The diameter of a hollow cylinder = 42 cm.
The radius of a hollow cylinder = \[\dfrac{{42}}{2}\, = \,21\] cm.
The external radius of the hollow cylinder is represented as \[R\]
Therefore \[R = 21\,cm\]
Now we have to determine the inner radius of the hollow cylinder. So, we have to the subtract the width from external radius of hollow cylinder
So, we have
 \[r = R - w\]
On adding we have
 \[ \Rightarrow r = 21 - 2 = 19cm\]
Therefore, the internal radius of hollow cylinder is represented \[r\] and its value is \[r = 19cm\]
The height of the hollow cylinder \[h = 152\,cm\]
The volume of a hollow cylinder is given by \[V = \pi \left( {{R^2} - {r^2}} \right)h\]
On substituting the values, we have
 \[ \Rightarrow V = \pi \left( {{{21}^2} - {{19}^2}} \right)152\]
On simplifying we have
 \[ \Rightarrow V = \pi \left( {441 - 361} \right)152\]
 \[ \Rightarrow V = \pi \left( {80} \right)152\]
Take \[\pi = \dfrac{{22}}{7}\] , on substituting the value of pi
 \[ \Rightarrow V = \dfrac{{22}}{7} \times \left( {80} \right) \times 152\]

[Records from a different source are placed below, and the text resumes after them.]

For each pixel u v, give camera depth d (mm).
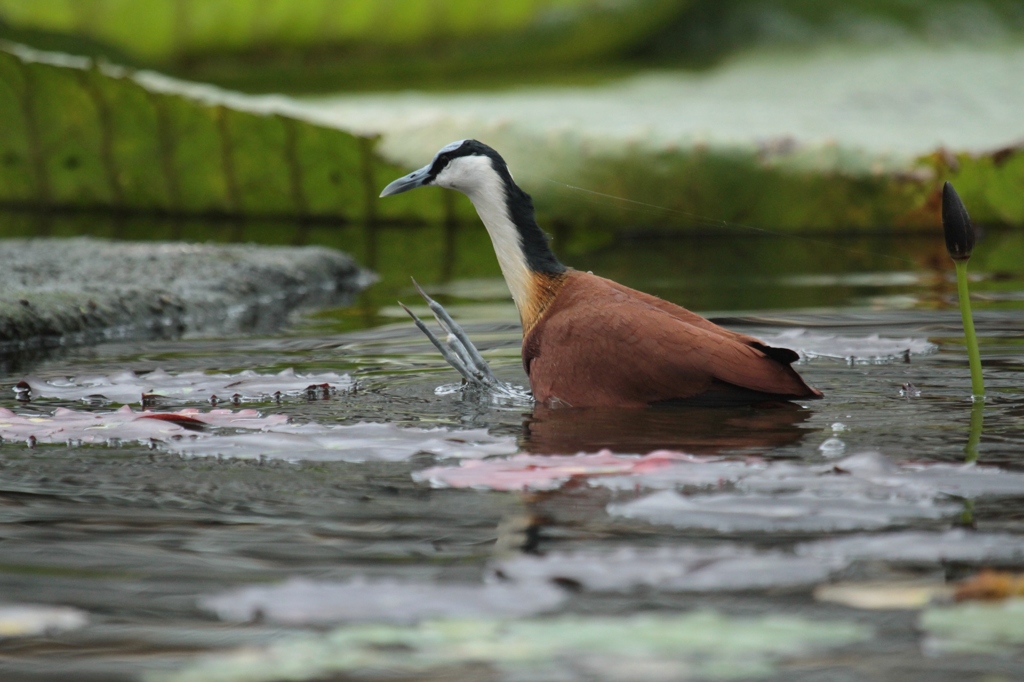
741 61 26984
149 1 25875
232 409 9500
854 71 25672
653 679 4566
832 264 18547
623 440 8281
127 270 16172
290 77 26797
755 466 7301
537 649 4812
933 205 20875
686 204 21156
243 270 16500
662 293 15812
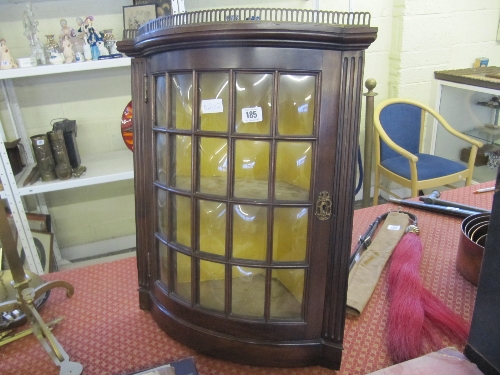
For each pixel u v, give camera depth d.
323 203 0.61
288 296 0.66
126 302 0.87
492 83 2.31
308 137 0.59
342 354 0.70
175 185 0.67
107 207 2.41
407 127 2.61
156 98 0.69
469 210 1.16
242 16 0.66
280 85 0.57
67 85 2.12
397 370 0.62
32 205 2.24
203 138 0.62
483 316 0.61
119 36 2.12
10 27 1.94
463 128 2.83
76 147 2.00
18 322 0.78
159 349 0.73
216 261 0.65
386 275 0.92
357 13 0.59
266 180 0.61
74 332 0.78
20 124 2.07
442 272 0.94
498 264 0.57
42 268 1.98
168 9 1.93
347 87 0.57
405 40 2.60
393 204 1.28
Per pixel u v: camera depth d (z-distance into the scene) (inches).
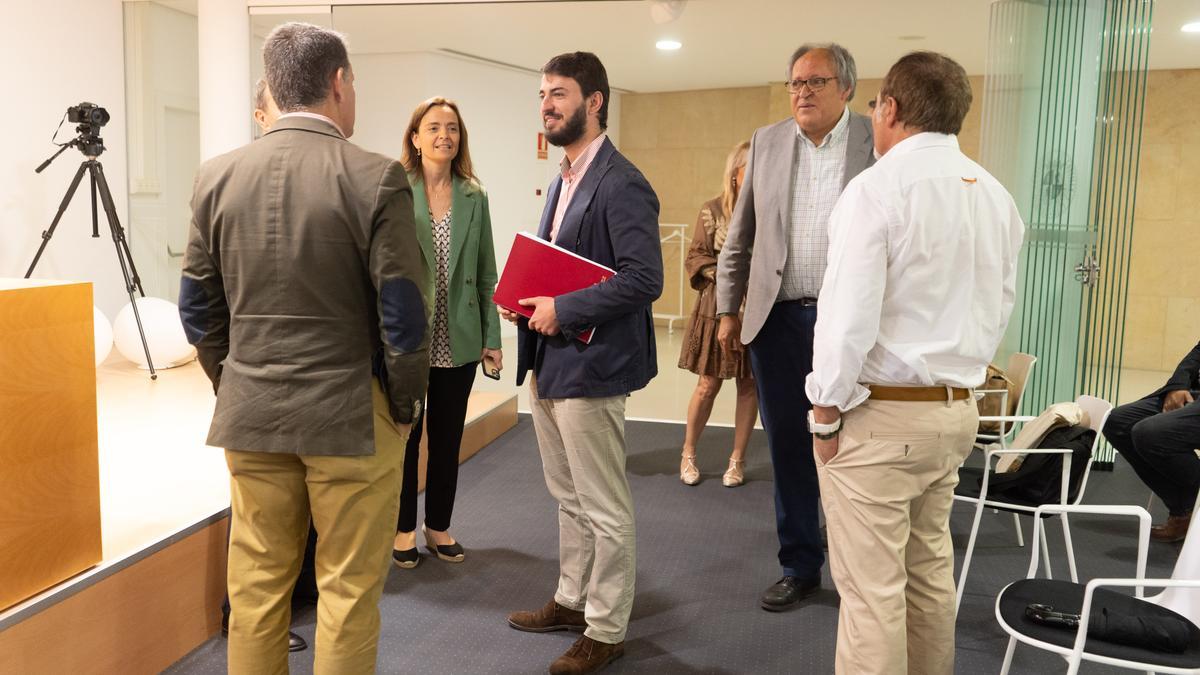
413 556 120.2
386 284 66.4
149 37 219.1
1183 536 134.8
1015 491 108.9
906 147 69.7
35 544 77.9
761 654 98.3
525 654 97.0
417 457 119.6
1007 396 138.6
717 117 369.7
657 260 87.1
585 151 90.4
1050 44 178.5
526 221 350.3
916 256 67.7
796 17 237.0
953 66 69.9
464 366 118.4
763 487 161.2
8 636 74.5
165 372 190.2
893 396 70.3
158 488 112.0
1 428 73.8
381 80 304.3
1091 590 65.2
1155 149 298.8
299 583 105.6
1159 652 66.5
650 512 146.5
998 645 101.1
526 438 191.5
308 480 69.5
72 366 80.8
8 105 188.9
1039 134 181.2
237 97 197.6
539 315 85.7
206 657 95.7
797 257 104.4
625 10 231.8
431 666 94.1
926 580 75.5
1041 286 182.4
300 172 66.0
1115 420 139.9
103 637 84.8
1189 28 235.0
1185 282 299.4
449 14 238.8
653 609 109.4
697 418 162.1
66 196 177.2
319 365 66.9
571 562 101.3
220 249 68.4
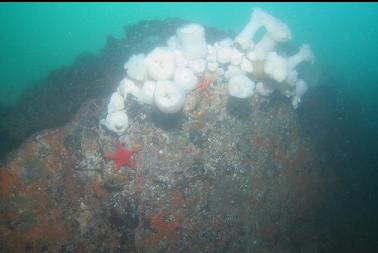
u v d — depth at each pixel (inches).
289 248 60.6
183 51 50.1
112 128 48.6
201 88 51.2
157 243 50.6
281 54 62.2
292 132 61.1
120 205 50.0
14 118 62.0
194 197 52.1
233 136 54.5
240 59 53.6
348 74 175.5
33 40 315.3
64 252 50.6
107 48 79.4
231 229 55.5
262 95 56.6
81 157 52.1
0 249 47.8
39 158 51.4
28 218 49.4
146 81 47.7
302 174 63.4
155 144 50.3
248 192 56.8
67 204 51.8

 \[ \Rightarrow V = \dfrac{{267520}}{7}\]
On simplifying we have
 \[ \Rightarrow V = 38217.14\,\,c{m^3}\]
Therefore, the volume of the hollow garden roller is \[38217.14\,\,c{m^3}\] .
So, the correct answer is “ \[38217.14\,\,c{m^3}\] ”.

Note: Cylinder or hollow cylinder is a three- dimensional shape. Remember, volume means we need to calculate the amount of space occupied by a three-dimensional object or region of space, when we find any type of measurement we have to mention the units. The unit for the volume is cubic units.